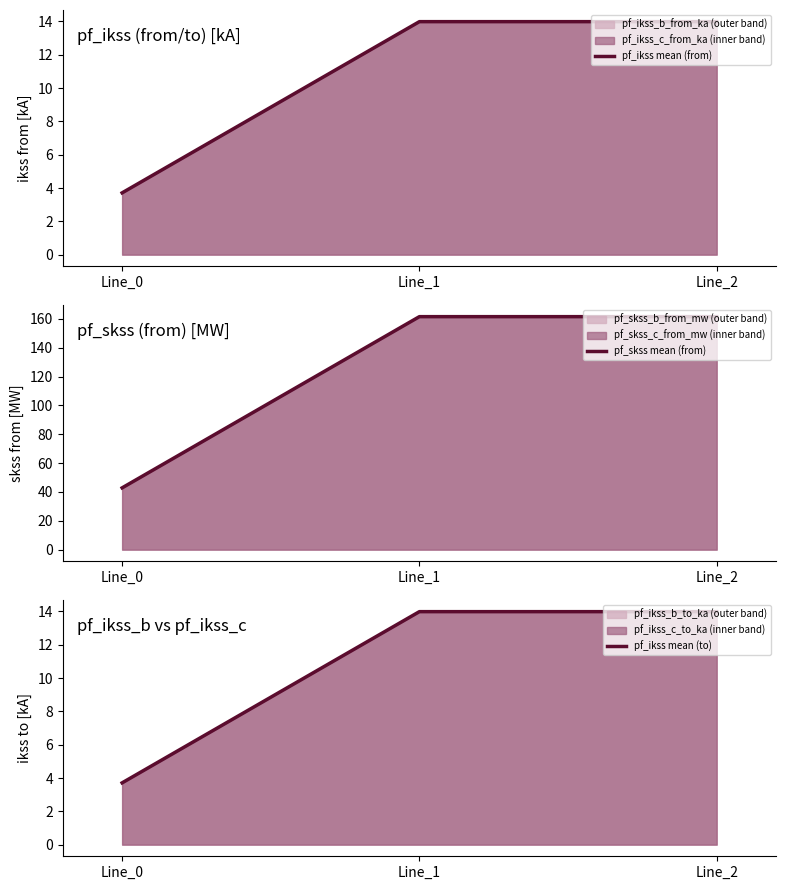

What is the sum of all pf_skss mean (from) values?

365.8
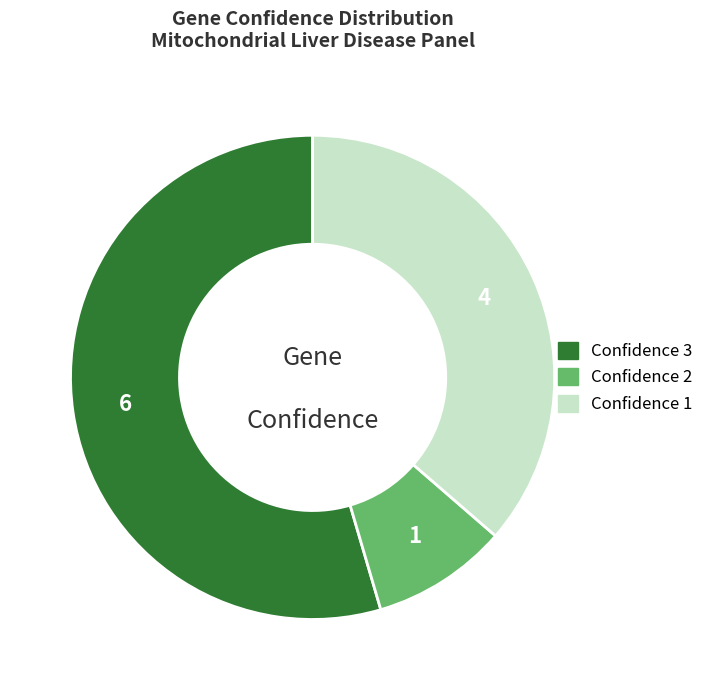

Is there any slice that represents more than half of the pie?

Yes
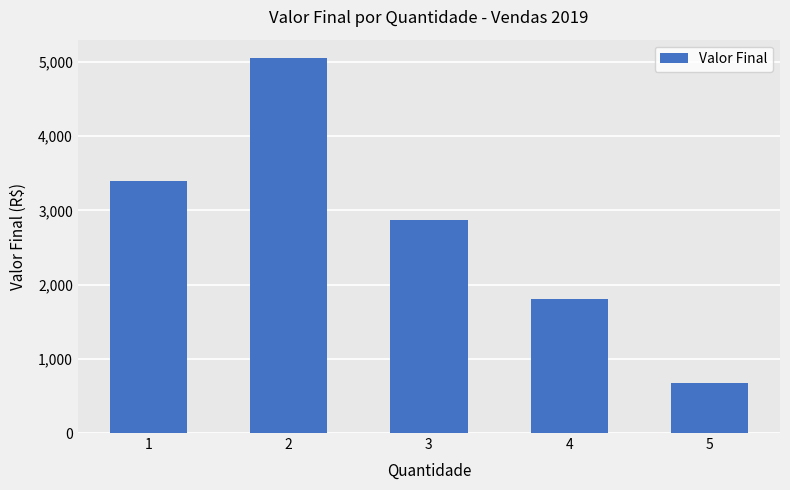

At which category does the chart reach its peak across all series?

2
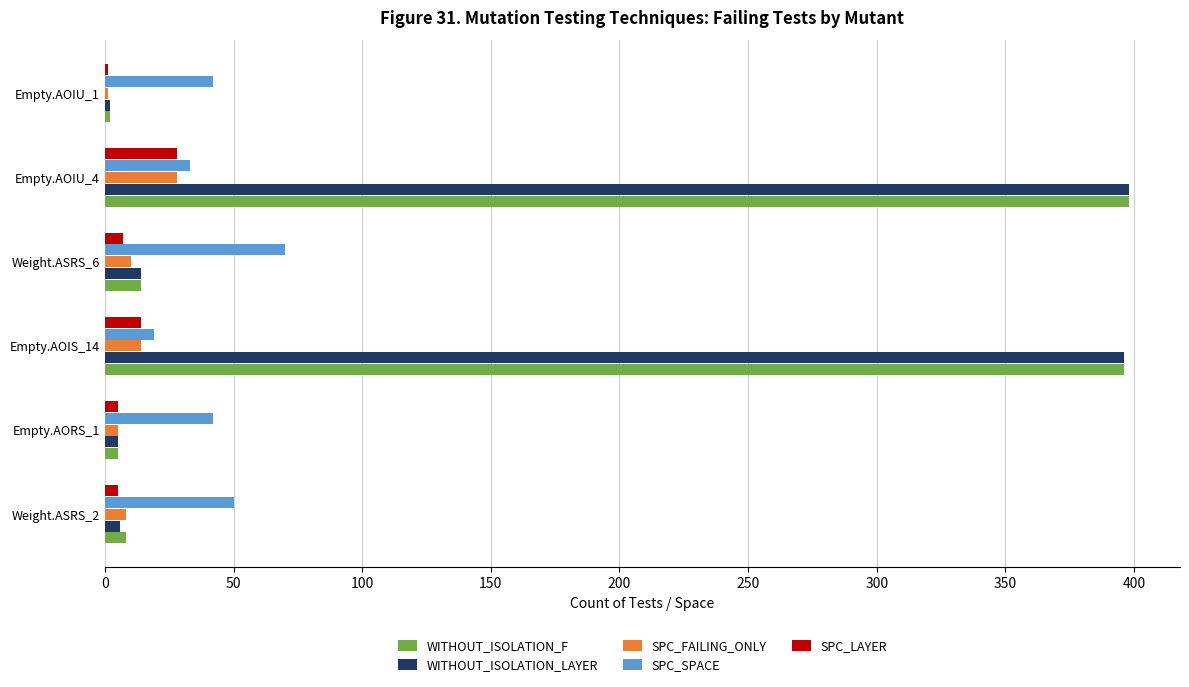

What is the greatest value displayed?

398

— JOB ITEM —
Set down each of the lines above word for word, leaving out the pictures.

— EXERCISE OUTPUT —
What is the sum of all pf_skss mean (from) values?

365.8

Is there any slice that represents more than half of the pie?

Yes

At which category does the chart reach its peak across all series?

2

What is the greatest value displayed?

398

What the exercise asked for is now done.